臨床医学の分野では、しばしば検査値について「上がる」という動詞が用いられる。たとえば「血糖が上がる」「クレアチニンが上がる」などといった具合である。しかし、これらは不適切な表現であるように思われる。

そもそも、これらの表現は日本語としておかしい。「血糖」とは「血漿中のブドウ糖」のことであり、それが増加することを言うならば「上がる」ではなく「増える」などと表現するべきである。クレアチニンも物質名であるから、「上がる」のではなく「増える」ものである。

たぶん、この「上がる」という表現は、もともと「血糖値が上がる」「クレアチニン濃度が上がる」という表現から「値」や「濃度」といった語が脱落して成立したのであろう。そう考えれば、「上がる」という表現自体は、日本語として大きく間違ってはいないともいえるが、不必要あるいは不適切な略語であることは間違いない。

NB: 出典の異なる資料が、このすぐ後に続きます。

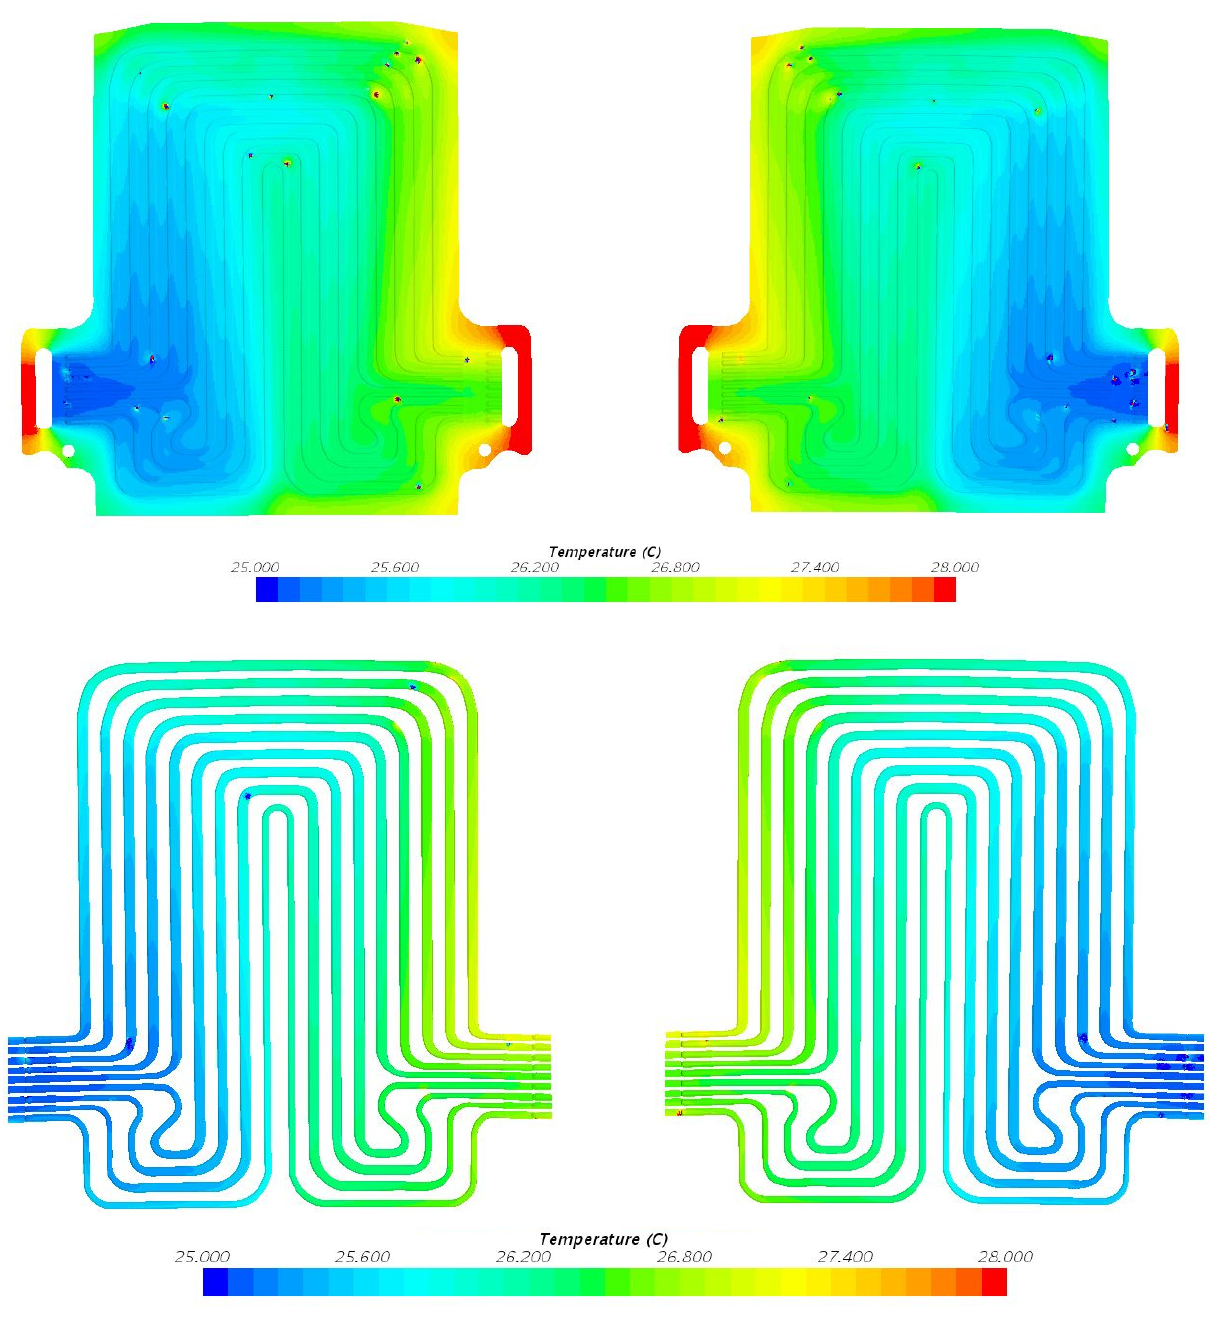
Figure 13. Temperature field at 40 A discharge current and 25 °C coolant inlet temperature, with heat flux at position 1 = 684.9 W/m 2 , position 2 = 733.2 W/m 2 , and position 3 = 194.8 W/m 2 .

また、臨床医学の分野では、しばしば単位を省略する。たとえば「尿蛋白が 3.2 である」といえば、これは「尿蛋白が 3.2 g/day である」という意味になる。講義中に教員が単位を省略して説明した場合、もし学生が「単位は何ですか」と問えば「g/day に決まっているだろう」と、馬鹿にされるだろう。これは、物理学や工学の出身者ならば誰もが唖然とする慣行である。単位には極めて重要な意義があるのだから、決して省略してはならない。学生に「単位は何ですか」と問われれば、教員は単位を省略した自らの怠慢を恥じるべきである。

臨床医学の人々は「単位は世界共通で g/day なのだから、省略しても誰でもわかる」というかもしれないが、そんなことはない。現実に、単位の間違いによる放射線の過剰照射などの医療過誤が起こっている。だいたい、なぜ、単位を省略する必要があるのだ。わざわざ意味をわかりにくくして、誤りの可能性を高めて、そして「3.2 g/day」という明瞭な意味と実感を持つ表現を「3.2」などという無味乾燥で意味不明な数字にして、何の得があるのだ。

これらの不適切な表現は、医療分野を不必要に専門化し、素人である患者には理解を困難たらしめ、医療知識を密室で寡占し、特権的地位を磐石たらしめんとしてきた過去の医療従事者連中の陰謀の遺物であると、私は思う。